A presidente interina Jeanine Áñez tentou se viabilizar como candidata, mas as pesquisas com baixa popularidade a fizeram desistir. "A sociedade e a maioria do eleitorado não acompanharam as soluções políticas arbitrárias", afirma Vidigal. Embora o direitista Luis Camacho tenha amplo apoio entre empresários, inclusive do campo, também não obteve sustentação para se viabilizar nas urnas.
"A vitória mostra a decisão da maior parte da sociedade boliviana de avançar na construção de um Etado plurinacional, com a inclusão inédita dos indígenas, e uma distribuição de renda significativa, reconhecida inclusive pelas Nações Unidas", afirma Vidigal, que estuda América Latina há décadas.
"Para o Brasil, essa eleição seria um fator de preocupação e instabilidade. Se olharmos os Estados que fazem fronteira com a Bolívia, são os do 'agronegócio', que é o oposto da visão do MAS".
Sem isolamento do Brasil
Vidigal descarta, contudo, comparações com outros governos de esquerda da região e diz que não há isolamento para o Brasil. O pesquisador considera o projeto da Bolívia melhor que outras esquerdas ao tentar incluir - e não combater - o empresariado.
"É um desenvolvimentismo com a inclusão das populações tradicionais e que concilia, dentro das ideias deles, os interesses das classes trabalhadoras, das comunidades indígenas e de um governo popular", avalia.

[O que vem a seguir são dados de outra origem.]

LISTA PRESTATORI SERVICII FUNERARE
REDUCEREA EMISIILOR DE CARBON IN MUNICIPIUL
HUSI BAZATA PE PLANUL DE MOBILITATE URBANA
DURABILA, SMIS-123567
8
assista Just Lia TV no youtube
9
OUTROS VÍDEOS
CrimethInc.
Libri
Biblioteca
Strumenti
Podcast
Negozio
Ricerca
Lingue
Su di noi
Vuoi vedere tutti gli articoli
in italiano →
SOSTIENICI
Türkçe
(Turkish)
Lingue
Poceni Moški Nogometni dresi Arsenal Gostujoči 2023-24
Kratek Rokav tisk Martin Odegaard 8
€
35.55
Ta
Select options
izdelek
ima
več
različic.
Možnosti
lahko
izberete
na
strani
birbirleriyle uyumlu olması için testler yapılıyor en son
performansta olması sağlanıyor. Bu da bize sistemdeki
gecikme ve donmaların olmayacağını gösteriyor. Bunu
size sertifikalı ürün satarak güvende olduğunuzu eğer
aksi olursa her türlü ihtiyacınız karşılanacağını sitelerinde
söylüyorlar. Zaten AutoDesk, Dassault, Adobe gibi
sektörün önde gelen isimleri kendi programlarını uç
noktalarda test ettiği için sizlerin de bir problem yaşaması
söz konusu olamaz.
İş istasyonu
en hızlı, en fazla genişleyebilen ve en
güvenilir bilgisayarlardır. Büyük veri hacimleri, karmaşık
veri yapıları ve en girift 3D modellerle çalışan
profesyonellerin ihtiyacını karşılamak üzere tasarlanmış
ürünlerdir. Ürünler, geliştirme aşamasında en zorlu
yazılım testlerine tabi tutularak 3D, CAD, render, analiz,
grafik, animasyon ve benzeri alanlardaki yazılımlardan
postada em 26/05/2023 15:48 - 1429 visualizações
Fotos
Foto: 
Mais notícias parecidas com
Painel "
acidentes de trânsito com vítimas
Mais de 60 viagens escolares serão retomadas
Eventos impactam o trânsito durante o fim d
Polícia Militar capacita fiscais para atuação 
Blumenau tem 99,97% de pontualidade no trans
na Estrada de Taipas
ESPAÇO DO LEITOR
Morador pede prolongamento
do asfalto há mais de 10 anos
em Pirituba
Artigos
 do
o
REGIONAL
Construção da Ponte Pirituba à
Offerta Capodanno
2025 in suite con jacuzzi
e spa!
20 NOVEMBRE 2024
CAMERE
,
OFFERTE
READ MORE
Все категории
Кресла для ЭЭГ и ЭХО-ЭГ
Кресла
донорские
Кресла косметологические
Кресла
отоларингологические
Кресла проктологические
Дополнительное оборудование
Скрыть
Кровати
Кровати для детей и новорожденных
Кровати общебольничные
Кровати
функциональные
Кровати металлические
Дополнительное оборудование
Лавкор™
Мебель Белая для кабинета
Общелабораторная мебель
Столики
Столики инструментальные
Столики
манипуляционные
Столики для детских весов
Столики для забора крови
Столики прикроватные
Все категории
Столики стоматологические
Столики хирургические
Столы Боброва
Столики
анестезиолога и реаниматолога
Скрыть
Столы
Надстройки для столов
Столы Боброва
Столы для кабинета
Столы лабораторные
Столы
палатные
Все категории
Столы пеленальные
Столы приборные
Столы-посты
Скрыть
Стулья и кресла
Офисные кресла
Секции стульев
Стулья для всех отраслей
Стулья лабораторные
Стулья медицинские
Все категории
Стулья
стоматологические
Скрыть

Para o professor, a dúvida recai sobre até que ponto a oposição e o antigo governo vão acatar o resultado das urnas, já que, no ano passado, "as Forças Armadas viraram o jogo" ao forçar o presidente eleito a renunciar.
A Organização dos Estados Americanos (OEA) pediu, em novembro de 2019, a anulação do primeiro turno das eleições na Bolívia, feitas três semanas antes. A pressão internacional e dos militares levou Morales a pedir renúncia e exílio na Argentina, onde está até hoje. Dois pesquisadores ligados ao MIT questionaram, em fevereiro deste ano, o resultado da OEA, afirmando que não há indícios de fraude nas eleições bolivianas.